2 Temmuz 2010 Cuma

Ahmed Dâi Camii, Osmangazi, Bursa

Ahmed Dâi Camii, Bursa'nın Merkez Osmangazi İlçesi, Cumhuriyet Caddesi ile birleşen Ahmed Dâi Sokağı’nın başında yer almaktadır.
Kitabesine göre; Edincikli Hızıroğlu Yahşi Bey tarafından, Fatih devrinde h.876 (1471) yılında yaptırılmıştır.
Daha önce giriş kapısı üzerinde bulunan kitâbe, 1953 yılında yapılan tadilat esnasında, kuzey yönündeki son cemaat mahallinin kalkan duvarına yerleştirilmiştir.
Mermerden üzerine küçük boy nesih harflerle, Arapça olarak yazılmış beş satır bulunmaktadır.

Mahallenin adı Ahmed Dâi olduğundan, cami de aynı isimle zikrolunmuştur.
Ahmed Dâi; Germiyanlı olup, Gazi Süleyman Paşa’nın hizmetinde bulunmuş, I.Murad devrinde öldüğü belirlenmiş bir şairdir.

Eser, esas olarak iki kısımdan meydana gelmektedir:
Tek kubbeli asıl ibadet mekanı ile kuzey yönündeki son cemaat mahallinden teşekkül etmektedir.
Tek kubbeli asıl mekân; kare bir plana sahiptir.

Son cemaat mahalli 4,47 metre derinliğinde, ortada dar, yanlarda geniş üç göz halindedir.
Ortada iki yığma ayak, doğu ve batı yan duvarlarına sivri kemerlerle birbirlerine bağlanmıştır.
Yan bölmeler beşik, orta bölme daire tonoz ile örtülüdür.
Son cemaat mahalli kuzey yönündeki kalkan duvarında üç niş, değişik tuğla biçimleri ile süslenmiştir.
Orta nişte sonradan yerleştirilen, caminin kitabesi bulunmaktadır.
Kemer üzengi seviyesinden başlayan, dışa çıkıntılı profilli kuşak, üç sıra kirpi saçaklı kalkan duvarının altını dolanmaktadır.
Cephe; üç sıra tuğla, bir sıra kesme taş, aralarında dikey, tek sıra tuğla ile kurulmuştur.
Kemer boşlukları sonradan demir konstrüksiyonlu camekânla kapatılmıştır.

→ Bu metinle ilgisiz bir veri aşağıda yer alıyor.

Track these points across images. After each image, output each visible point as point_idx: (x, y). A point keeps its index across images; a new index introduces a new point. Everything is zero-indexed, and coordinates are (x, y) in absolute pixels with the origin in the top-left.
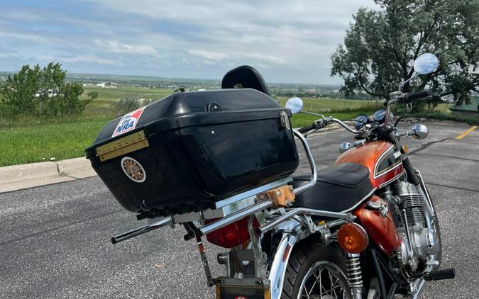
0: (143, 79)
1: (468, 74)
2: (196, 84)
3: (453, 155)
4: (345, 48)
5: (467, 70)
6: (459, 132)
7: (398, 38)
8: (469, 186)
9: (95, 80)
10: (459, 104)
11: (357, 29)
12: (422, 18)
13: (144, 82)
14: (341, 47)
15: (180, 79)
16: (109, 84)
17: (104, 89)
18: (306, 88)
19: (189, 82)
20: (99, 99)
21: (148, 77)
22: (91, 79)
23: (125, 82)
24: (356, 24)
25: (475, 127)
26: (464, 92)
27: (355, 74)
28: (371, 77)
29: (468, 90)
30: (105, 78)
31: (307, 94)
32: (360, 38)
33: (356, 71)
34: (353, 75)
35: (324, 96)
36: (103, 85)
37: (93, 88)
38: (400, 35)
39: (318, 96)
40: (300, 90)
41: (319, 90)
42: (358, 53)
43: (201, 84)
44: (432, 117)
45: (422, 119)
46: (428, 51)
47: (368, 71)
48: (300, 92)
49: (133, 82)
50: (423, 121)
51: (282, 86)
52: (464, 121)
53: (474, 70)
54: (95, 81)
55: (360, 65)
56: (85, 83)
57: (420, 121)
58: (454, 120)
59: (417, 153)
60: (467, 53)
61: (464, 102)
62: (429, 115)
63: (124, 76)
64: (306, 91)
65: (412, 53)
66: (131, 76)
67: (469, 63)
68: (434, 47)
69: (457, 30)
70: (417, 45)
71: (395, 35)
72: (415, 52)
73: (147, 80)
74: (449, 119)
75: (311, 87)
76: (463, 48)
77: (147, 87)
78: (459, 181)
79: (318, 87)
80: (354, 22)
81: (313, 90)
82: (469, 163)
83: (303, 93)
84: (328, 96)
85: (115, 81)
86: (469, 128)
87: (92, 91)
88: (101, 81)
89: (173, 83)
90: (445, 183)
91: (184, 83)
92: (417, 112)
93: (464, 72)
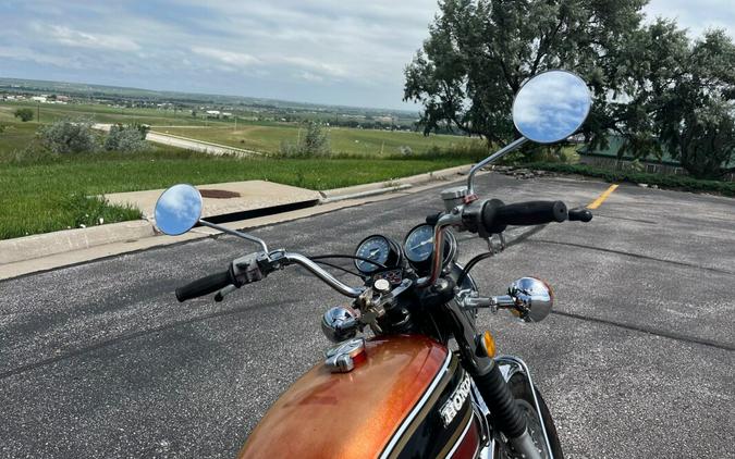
0: (114, 91)
1: (605, 103)
2: (203, 102)
3: (586, 242)
4: (425, 57)
5: (604, 98)
6: (593, 196)
7: (506, 43)
8: (614, 315)
9: (29, 89)
10: (591, 147)
11: (445, 26)
12: (542, 13)
13: (116, 95)
14: (419, 54)
15: (177, 94)
16: (54, 97)
17: (45, 105)
18: (378, 115)
19: (191, 98)
20: (35, 122)
21: (124, 89)
22: (22, 88)
23: (82, 96)
24: (444, 18)
25: (615, 186)
26: (600, 131)
27: (443, 98)
28: (467, 104)
29: (605, 128)
30: (45, 86)
31: (378, 123)
32: (449, 41)
33: (443, 94)
34: (438, 100)
35: (404, 128)
36: (43, 99)
37: (26, 104)
38: (509, 40)
39: (394, 127)
40: (368, 118)
41: (396, 119)
42: (447, 64)
43: (212, 102)
44: (553, 170)
45: (540, 172)
46: (550, 67)
47: (461, 94)
48: (368, 121)
49: (97, 96)
50: (542, 175)
51: (341, 110)
52: (599, 176)
53: (614, 98)
54: (29, 91)
55: (450, 84)
56: (10, 94)
57: (536, 175)
58: (586, 174)
59: (529, 238)
60: (606, 73)
61: (598, 146)
62: (550, 165)
63: (83, 86)
64: (377, 119)
65: (526, 68)
66: (93, 86)
67: (607, 86)
68: (559, 60)
69: (594, 36)
70: (534, 56)
71: (503, 39)
72: (531, 67)
73: (121, 92)
74: (578, 172)
75: (384, 114)
76: (599, 65)
77: (122, 104)
78: (598, 302)
79: (394, 114)
80: (441, 14)
81: (388, 119)
82: (612, 259)
83: (372, 122)
84: (409, 128)
85: (65, 93)
86: (607, 188)
87: (21, 108)
88: (39, 91)
89: (165, 100)
90: (574, 308)
91: (183, 101)
92: (533, 160)
93: (599, 101)
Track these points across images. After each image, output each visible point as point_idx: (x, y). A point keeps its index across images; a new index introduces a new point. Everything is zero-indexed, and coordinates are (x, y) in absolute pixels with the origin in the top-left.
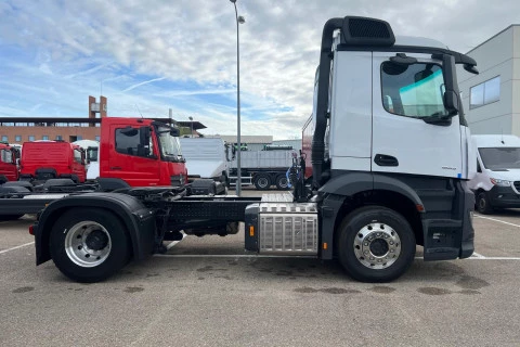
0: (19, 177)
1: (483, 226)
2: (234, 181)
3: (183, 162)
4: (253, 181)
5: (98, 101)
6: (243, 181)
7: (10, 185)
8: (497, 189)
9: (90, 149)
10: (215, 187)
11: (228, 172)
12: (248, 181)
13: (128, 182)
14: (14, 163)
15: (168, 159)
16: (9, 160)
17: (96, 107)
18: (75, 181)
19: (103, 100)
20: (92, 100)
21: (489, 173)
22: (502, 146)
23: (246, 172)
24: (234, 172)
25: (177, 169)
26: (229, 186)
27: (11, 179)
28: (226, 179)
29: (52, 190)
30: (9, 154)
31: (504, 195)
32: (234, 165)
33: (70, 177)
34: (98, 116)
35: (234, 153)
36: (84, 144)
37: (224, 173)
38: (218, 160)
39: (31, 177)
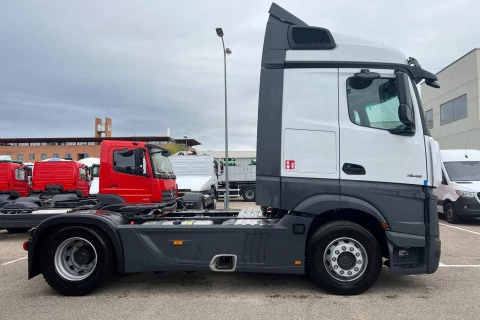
0: (30, 192)
1: (449, 234)
2: (222, 193)
3: (174, 178)
4: (241, 193)
5: (104, 121)
6: (231, 193)
7: (21, 201)
8: (462, 200)
9: (94, 166)
10: (203, 200)
11: (217, 186)
12: (236, 193)
13: (124, 198)
14: (26, 181)
15: (160, 176)
16: (22, 177)
17: (101, 128)
18: (79, 196)
19: (108, 121)
20: (98, 121)
21: (454, 185)
22: (466, 160)
23: (233, 185)
24: (223, 185)
25: (168, 185)
26: (217, 198)
27: (23, 195)
28: (215, 192)
29: (58, 205)
30: (23, 173)
31: (469, 206)
32: (222, 178)
33: (75, 192)
34: (103, 135)
35: (222, 168)
36: (89, 162)
37: (213, 186)
38: (207, 175)
39: (41, 193)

Asıl ibadet mekanının üstünü örten kubbe, dıştan sekizgen kasnaklı, üstten kurşunla kaplıdır.
İçeride, aktarmalar, büyük boyda baklava motifleri veren, bir kuşakla sağlanmış bulunmaktadır.

Güney duvarında iki alt pencere kapatılarak dolaba dönüştürülmüştür.
Alt sırada altı, üstte dört, kubbe kasnağında açılan üç sivri kemerli pencereyle caminin içerisinin aydınlanması sağlanmıştır.

Yarım daire kesitli mihrap nişi, dokuz sırayla düzenlenmiş mukarnaslardan oluşmaktadır.
Dikdörtgen çerçeveli, dış köşeliklerde sütunçeleri bulunan mihrap, kalın bir yağlı boya tabakasıyla kapatılmış, üzerine kalem işi ile Ayet-el Kürsî yazılmıştır.

Minareye son cemaat mahallinin batısındaki bir kapıdan çıkılmaktadır.
Tuğla ve taş örgülü minare kaidesinden üçgenler aracılığı ile yirmi dört dilimi bulunan tuğla gövdeye geçilmektedir.
Beş sıra kirpi saçaklı diziye sahip olan şerefe altı, kademeli olarak genişletilmiştir.
Peteği yıkık olan minare, 1953 yılında Bursa Eski Eserleri Sevenler Kurumu tarafından aslına uygun olarak tadilattan geçirilmiştir.
Aynı yıl, cami bünyesinde de tamirat yapılmıştır.
Minarenin korkuluğu demir parmaklıklı, petek kısmı gövdenin devamı şeklindedir.
Yapı günümüzde sağlam ve ibadete açıktır.